**INSTRUCTIONS TO FOLLOW:** Transcribe, verbatim, every line from the start of the entries through the line that contains "BSc Biology Honours: Biodiversity"; include both boundary lines and omit all others.

Stored data entries
◇ ◇ ◇ ◇ ◇ ◇ ◇
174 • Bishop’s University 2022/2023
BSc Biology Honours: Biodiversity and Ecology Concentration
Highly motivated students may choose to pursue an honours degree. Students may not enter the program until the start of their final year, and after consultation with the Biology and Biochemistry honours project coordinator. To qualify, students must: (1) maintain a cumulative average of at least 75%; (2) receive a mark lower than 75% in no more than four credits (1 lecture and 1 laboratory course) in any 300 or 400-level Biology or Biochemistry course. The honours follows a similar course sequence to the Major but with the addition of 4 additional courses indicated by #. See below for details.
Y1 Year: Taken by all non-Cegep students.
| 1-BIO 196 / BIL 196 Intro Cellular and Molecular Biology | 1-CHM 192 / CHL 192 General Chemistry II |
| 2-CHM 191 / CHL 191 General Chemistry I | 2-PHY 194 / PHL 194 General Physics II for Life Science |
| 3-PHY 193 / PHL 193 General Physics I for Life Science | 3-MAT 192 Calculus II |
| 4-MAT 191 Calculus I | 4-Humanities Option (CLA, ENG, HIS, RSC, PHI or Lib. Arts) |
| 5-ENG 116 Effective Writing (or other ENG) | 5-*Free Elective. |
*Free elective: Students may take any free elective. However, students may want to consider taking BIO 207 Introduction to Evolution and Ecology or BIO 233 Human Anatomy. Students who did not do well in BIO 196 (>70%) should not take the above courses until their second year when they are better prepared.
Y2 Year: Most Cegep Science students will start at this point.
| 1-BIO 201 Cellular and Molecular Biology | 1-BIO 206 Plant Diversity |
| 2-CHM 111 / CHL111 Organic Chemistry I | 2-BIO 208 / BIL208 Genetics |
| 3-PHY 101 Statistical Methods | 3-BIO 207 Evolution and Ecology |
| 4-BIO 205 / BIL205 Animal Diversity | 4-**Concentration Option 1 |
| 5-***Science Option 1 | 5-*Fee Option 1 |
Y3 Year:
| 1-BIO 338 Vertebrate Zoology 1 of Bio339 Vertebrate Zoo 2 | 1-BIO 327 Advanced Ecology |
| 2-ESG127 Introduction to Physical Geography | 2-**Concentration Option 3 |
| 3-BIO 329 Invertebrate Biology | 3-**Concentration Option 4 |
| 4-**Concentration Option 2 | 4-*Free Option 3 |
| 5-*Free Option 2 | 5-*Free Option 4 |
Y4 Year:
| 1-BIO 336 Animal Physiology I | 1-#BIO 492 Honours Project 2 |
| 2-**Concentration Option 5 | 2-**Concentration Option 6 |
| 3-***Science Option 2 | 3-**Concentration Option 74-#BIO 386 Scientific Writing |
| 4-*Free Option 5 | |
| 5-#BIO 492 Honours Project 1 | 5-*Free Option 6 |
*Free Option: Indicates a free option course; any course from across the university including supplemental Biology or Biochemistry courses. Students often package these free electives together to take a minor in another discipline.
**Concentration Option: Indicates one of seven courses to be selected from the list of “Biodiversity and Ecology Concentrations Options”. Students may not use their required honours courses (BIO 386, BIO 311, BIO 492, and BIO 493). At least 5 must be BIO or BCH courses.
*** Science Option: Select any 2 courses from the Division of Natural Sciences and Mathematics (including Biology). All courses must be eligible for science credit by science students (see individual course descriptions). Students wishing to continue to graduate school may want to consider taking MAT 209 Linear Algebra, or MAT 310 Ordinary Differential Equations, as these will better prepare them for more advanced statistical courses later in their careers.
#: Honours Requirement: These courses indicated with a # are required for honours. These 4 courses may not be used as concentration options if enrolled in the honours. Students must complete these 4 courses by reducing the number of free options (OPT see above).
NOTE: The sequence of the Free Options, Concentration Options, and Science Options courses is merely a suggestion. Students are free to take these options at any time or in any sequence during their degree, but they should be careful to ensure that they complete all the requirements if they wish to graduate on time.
◇ ◇ ◇ ◇ ◇ ◇ ◇
**ANSWER BOX:**
174 • Bishop’s University 2022/2023
BSc Biology Honours: Biodiversity and Ecology Concentration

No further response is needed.